Bien que Khan « [threw] toutes les normes diplomatiques en l’air », a déclaré Huma Baqai, professeur associé à l’Institut d’administration des affaires de Karachi, « l’inflation alimentaire, la mauvaise gouvernance, personne n’en parlait ». Au Pakistan, le sentiment anti-américaniste « n’est pas nouveau et il se vend », a-t-elle ajouté.

« La rue est presque en liesse » en réaction aux manœuvres politiques de Khan, a déclaré Baqai. « Ses partisans sont comme, ‘Le capitaine l’a encore fait’. »

Le drame politique à enjeux élevés s’est poursuivi dimanche, alors que les partis d’opposition ont contesté les décisions de Khan devant la Cour suprême.

« Ce que vous voyez, c’est qu’une crise politique et constitutionnelle complexe se déroule au Pakistan », a déclaré Azeema Cheema, directeur de la recherche et de la stratégie chez Verso Consulting, « où la seule institution qui en était exclue, les tribunaux, a maintenant été intégrée ».

En rejetant le vote de défiance, « le Premier ministre a renversé la constitution », a déclaré Shahid Khaqan Abbasi, ancien Premier ministre et haut responsable politique de l’opposition Pakistan Muslim League-Nawaz, au Financial Times. « Nous voulons simplement que la Cour suprême ordonne à l’Assemblée nationale de se réunir et de voter [on Khan].”

Mais les turbulences politiques mettent plus de pression sur l’économie pakistanaise, a déclaré Mohammad Sohail, directeur général de Topline, une maison de courtage de Karachi, qui souffre déjà de « défis sur l’inflation et les comptes extérieurs ». Le gouvernement de Khan et le FMI ont convenu d’un programme de prêt de 6 milliards de dollars en 2019, pour éviter une crise de la balance des paiements.

Khan a appelé à une démonstration de solidarité de la part des supporters. Et après avoir dit qu’il risquait peut-être un complot d’assassinat, il s’est comparé à l’imam Hussain, un petit-fils du prophète Mahomet qui a été tué en prenant position contre un dirigeant tyrannique au VIIe siècle.
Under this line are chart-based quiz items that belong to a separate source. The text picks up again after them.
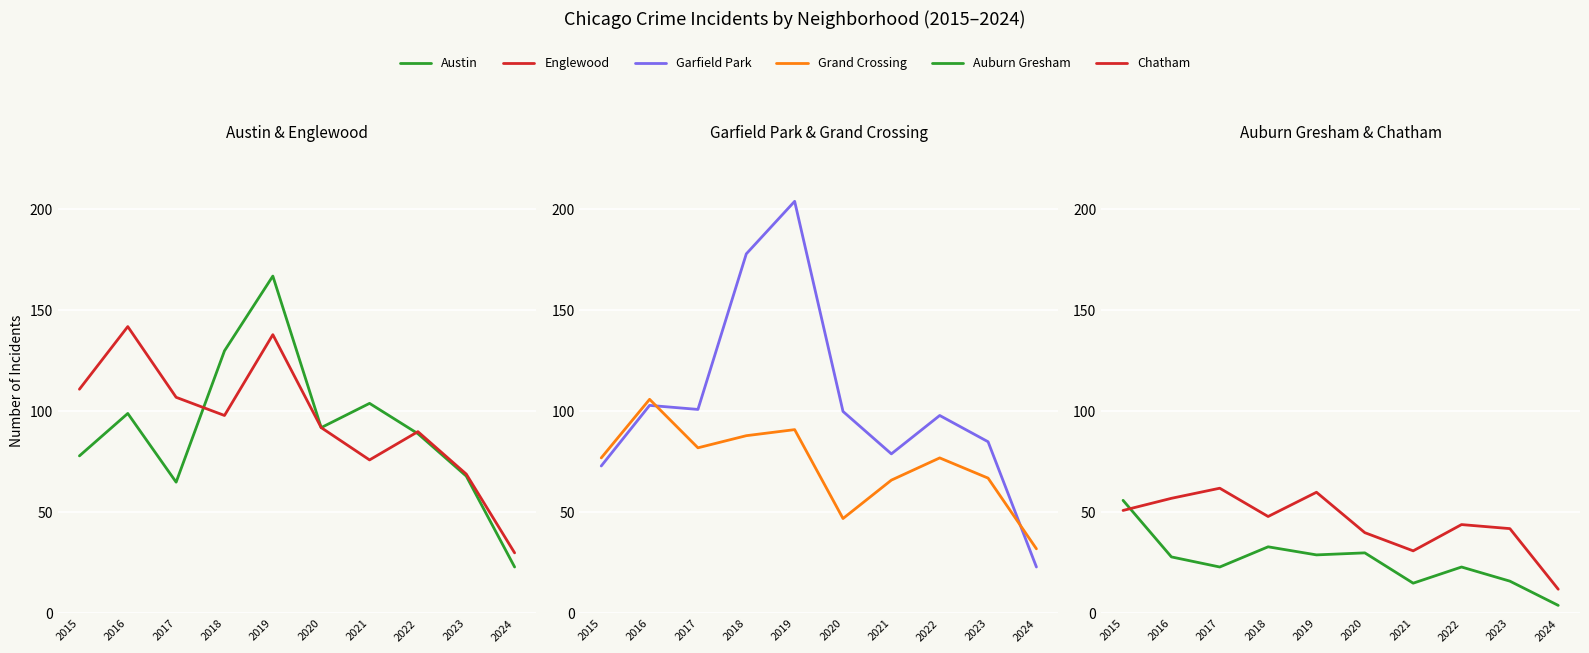

What is the highest value of the Grand Crossing series?

106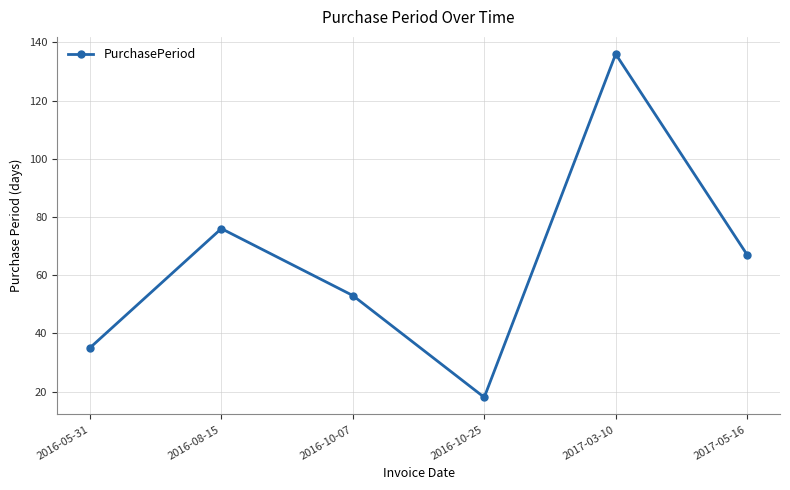

Reading left to right, extract all data points from this chart.

35	76	53	18	136	67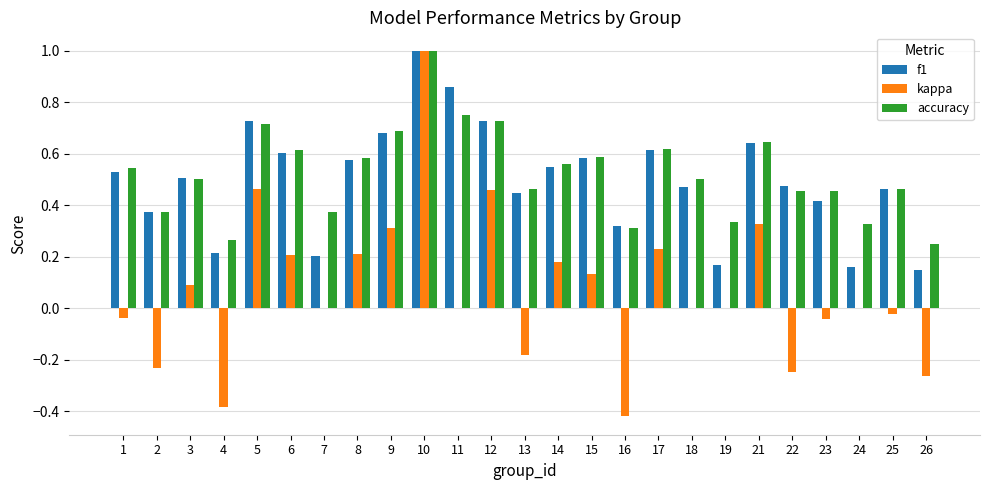

What is the sum of the accuracy values at 9 and 23?

1.1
« Aujourd’hui, nous nous battons pour la vérité et le patriotisme contre le mensonge et la trahison », Khan a tweeté le samedi, veille du mois sacré musulman du Ramadan.

« C’est une situation politiquement instable, vous pouvez avoir beaucoup de violence dans la rue », a déclaré Cheema. Mais d’un autre côté, a-t-elle ajouté, Khan ne devrait pas miser sur une participation massive « au milieu de [Ramadan] quand tout le monde jeûne, au milieu d’une canicule bizarre ».